Rom. 8, 31-35. 37-39.
¿Qué cosa podrá apartarnos del amor con que nos ama Cristo? Dios, en Él, se ha hecho Dios-con-nosotros; Él ha hecho su morada en nosotros y compañero nuestro en la vida para hacernos llegar, en Él, al hombre perfecto. Y si Dios nos dio a su propio Hijo, ¿podrá negarnos algo? En verdad que nos ama como nadie más lo ha hecho ni podrá hacerlo.
Si Dios se ha decidido a amarnos en Cristo Jesús, ¿podrá alguien o algo apartarnos de ese amor que nos tiene? Quien se atreva a tocarnos le estará tocando las niñas de los ojos a Dios; y el Señor podría decir de nosotros lo mismo que le dijo a Abraham: Bendito quien te bendiga y maldito quien te maldiga; o como decía a sus profetas: No tengas miedo, yo estoy contigo.

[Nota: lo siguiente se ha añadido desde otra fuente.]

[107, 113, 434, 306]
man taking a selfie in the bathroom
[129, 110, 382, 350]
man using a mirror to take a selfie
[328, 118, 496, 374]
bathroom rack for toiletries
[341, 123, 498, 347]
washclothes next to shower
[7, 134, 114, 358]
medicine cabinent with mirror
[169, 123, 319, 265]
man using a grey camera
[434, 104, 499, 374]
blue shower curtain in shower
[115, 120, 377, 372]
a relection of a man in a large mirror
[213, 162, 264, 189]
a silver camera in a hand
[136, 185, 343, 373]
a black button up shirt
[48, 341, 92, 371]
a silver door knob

Dios nos ha escogido a nosotros; nos ha hecho partícipes de su misma Vida y de su mismo Espíritu. Hemos sido edificados sobre el cimiento de los apóstoles, teniendo a Cristo como Piedra Angular; somos un solo cuerpo, cuya Cabeza es Cristo. Dios nos ama, y su amor por nosotros jamás se acabará, pues cuanto Dios da jamás lo retira; sólo nosotros podríamos cerrarnos al amor de Dios; sólo nosotros podríamos cerrarnos a su Luz y quedarnos en tinieblas, pues nosotros, sólo nosotros tenemos el poder de cerrarle la puerta al Señor.

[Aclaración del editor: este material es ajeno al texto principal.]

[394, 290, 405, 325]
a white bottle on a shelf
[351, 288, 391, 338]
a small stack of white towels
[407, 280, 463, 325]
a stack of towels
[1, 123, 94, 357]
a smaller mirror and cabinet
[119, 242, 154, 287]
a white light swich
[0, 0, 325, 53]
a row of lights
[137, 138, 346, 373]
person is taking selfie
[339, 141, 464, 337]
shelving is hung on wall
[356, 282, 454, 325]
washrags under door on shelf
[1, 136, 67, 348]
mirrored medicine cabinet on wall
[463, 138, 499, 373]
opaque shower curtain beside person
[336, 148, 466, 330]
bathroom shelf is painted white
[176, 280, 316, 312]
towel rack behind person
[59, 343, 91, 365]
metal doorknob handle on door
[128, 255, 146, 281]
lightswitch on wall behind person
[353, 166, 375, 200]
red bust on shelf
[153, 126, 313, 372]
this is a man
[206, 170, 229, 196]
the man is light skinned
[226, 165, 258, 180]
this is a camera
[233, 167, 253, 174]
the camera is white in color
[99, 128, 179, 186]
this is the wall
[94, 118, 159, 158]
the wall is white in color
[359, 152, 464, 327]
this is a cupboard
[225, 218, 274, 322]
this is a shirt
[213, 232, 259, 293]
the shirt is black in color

Ojalá y nunca lo hagamos, pues no encontraríamos otro camino de Salvación; y ni siquiera nosotros, con nuestras buenas obras hechas al margen de Cristo, podríamos lograr salvarnos.
Lc. 13, 31-35.
Jesús tiene una conciencia clara de la Misión que el Padre Dios le ha confiado: salvar a la humanidad y llevarla de retorno a la casa paterna, no en calidad de siervos, sino de hijos en el Hijo. Y nadie le impedirá cumplir con la voluntad de su Padre.
Dios, efectivamente, quiere que todos los hombres se salven y lleguen al conocimiento de la verdad. Él, a pesar de nuestras rebeldías, no sólo nos llama a la conversión, sino que nos da muchos signos de su ternura para con nosotros; jamás se comporta como juez, sino siempre como un Padre-Madre amoroso, cercano a nosotros y amándonos hasta el extremo.
Ojalá y algún día no sea demasiado tarde cuando, terminada nuestro peregrinar por este mundo, tengamos que juzgar nuestra vida confrontándola con el amor que el Señor nos ha tenido y salgamos reprobados; y nuestra casa, nuestra herencia, la que nos corresponde en la eternidad, quede desierta por no poder tomar posesión de ella a causa de nuestra rebeldía al amor de Dios.